▶ [EXERCISE AIM]
What is wanted is the line holding "positive, 2020-04-27: none -> 1014" and every later line through the end of the entries, set down exactly.

□ □ □ □ □ □ □

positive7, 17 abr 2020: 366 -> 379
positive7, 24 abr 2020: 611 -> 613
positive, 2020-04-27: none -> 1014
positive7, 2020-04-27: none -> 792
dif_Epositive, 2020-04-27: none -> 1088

□ □ □ □ □ □ □

▶ [RESPONSE FOR THIS EXERCISE]
positive, 2020-04-27: none -> 1014
positive7, 2020-04-27: none -> 792
dif_Epositive, 2020-04-27: none -> 1088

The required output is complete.